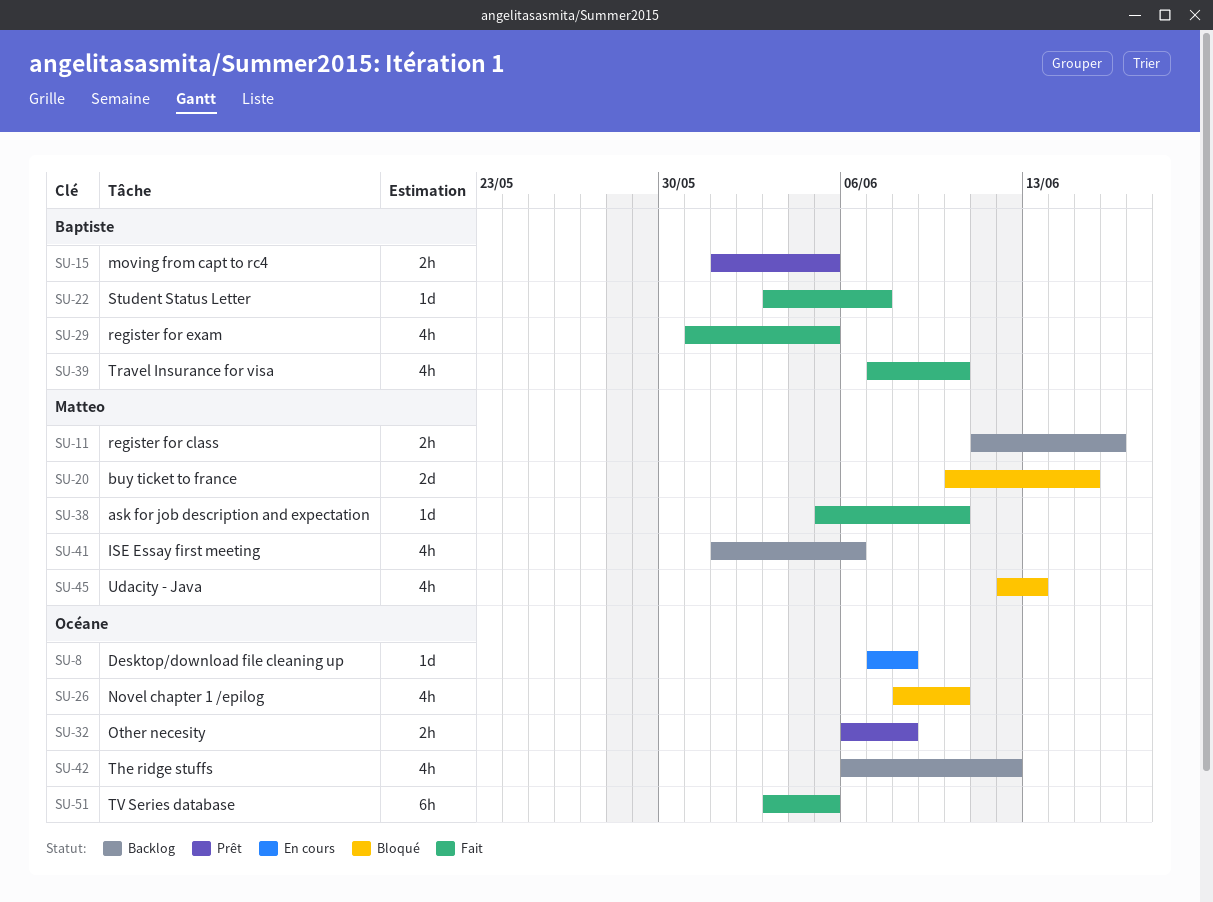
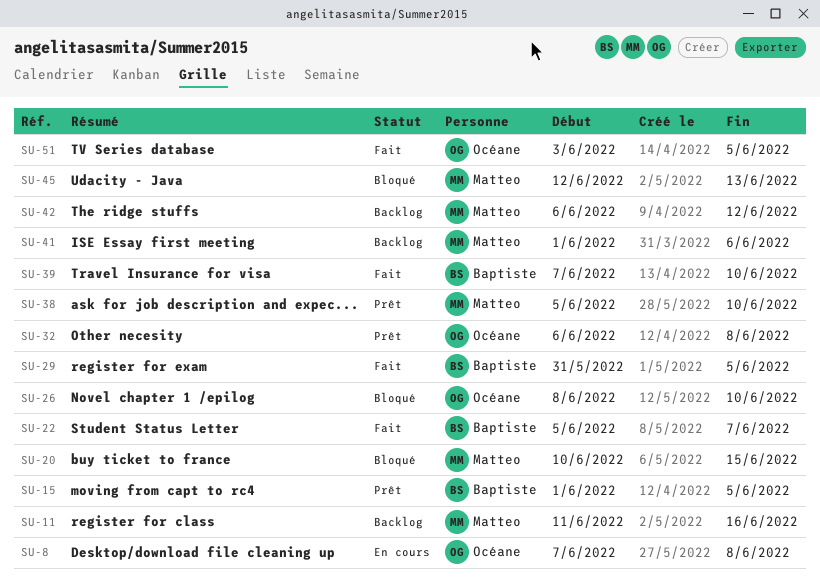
SU-22, start: Jun 3 -> Jun 5
SU-38, status: Fait -> Prêt
SU-42, owner: Océane -> Matteo

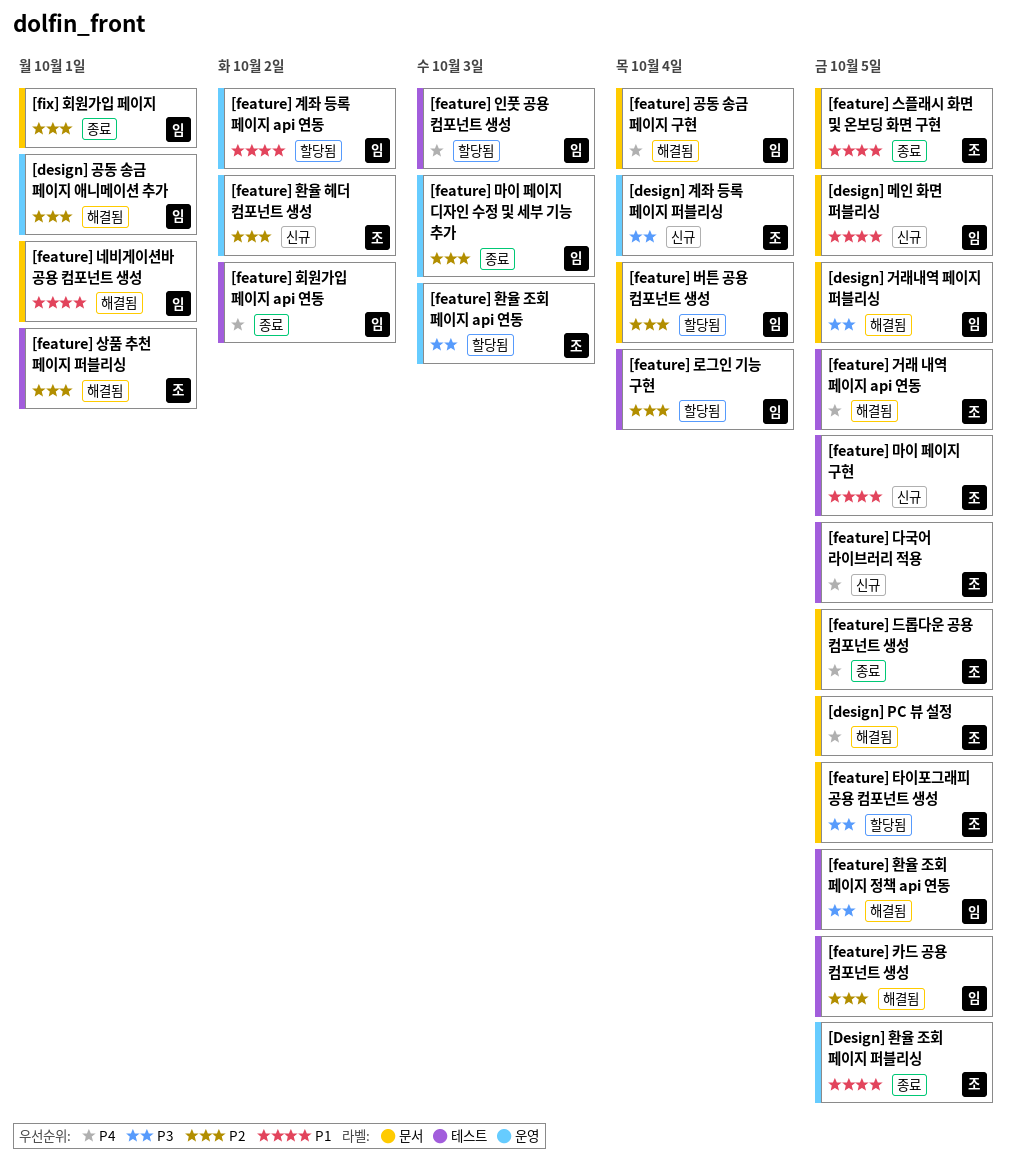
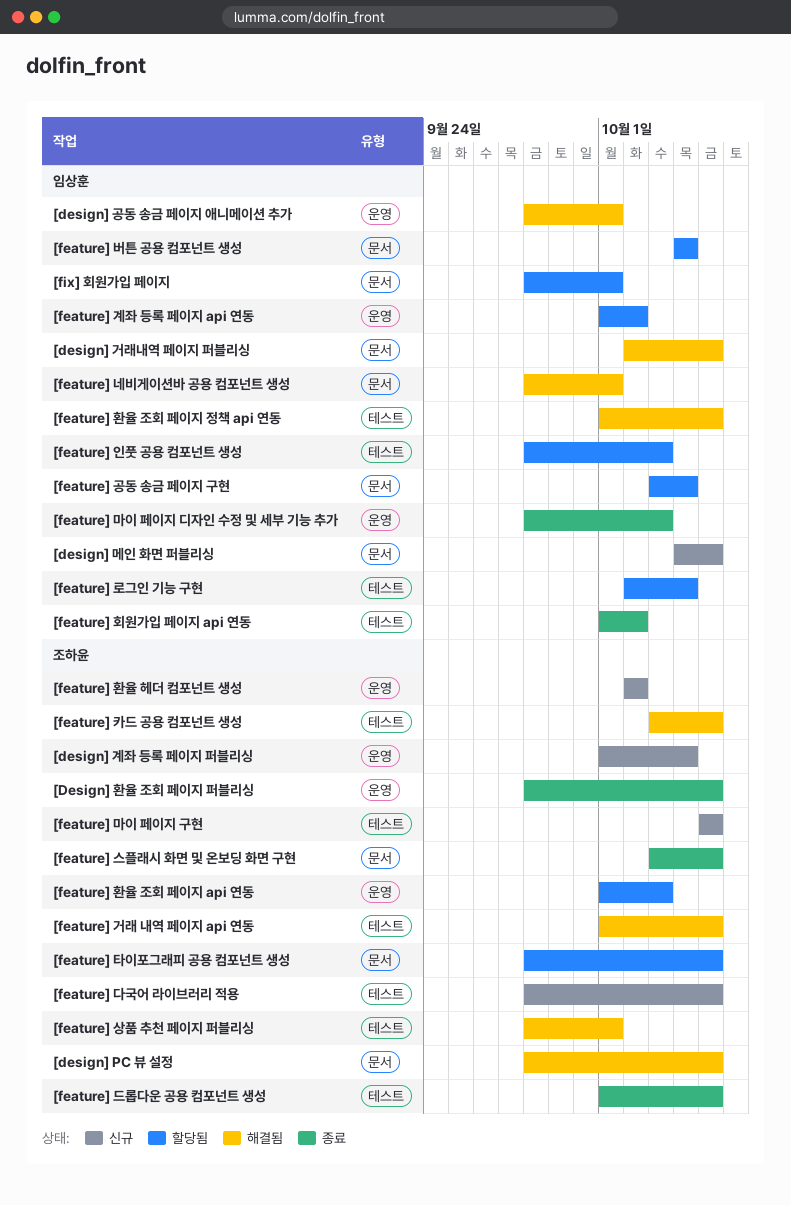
[feature] 공동 송금 페이지 구현, status: 해결됨 -> 할당됨
[feature] 드롭다운 공용 컴포넌트 생성, label: 문서 -> 테스트
[feature] 카드 공용 컴포넌트 생성, owner: 임상훈 -> 조하윤
[fix] 회원가입 페이지, status: 종료 -> 할당됨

........

_Problem_
Give back exactly the lines running from the one that contains "SU-42, owner: Océane -> Matteo" to the end of the records, including both of those lines and excluding every picture.

_Response box_
SU-42, owner: Océane -> Matteo

[feature] 공동 송금 페이지 구현, status: 해결됨 -> 할당됨
[feature] 드롭다운 공용 컴포넌트 생성, label: 문서 -> 테스트
[feature] 카드 공용 컴포넌트 생성, owner: 임상훈 -> 조하윤
[fix] 회원가입 페이지, status: 종료 -> 할당됨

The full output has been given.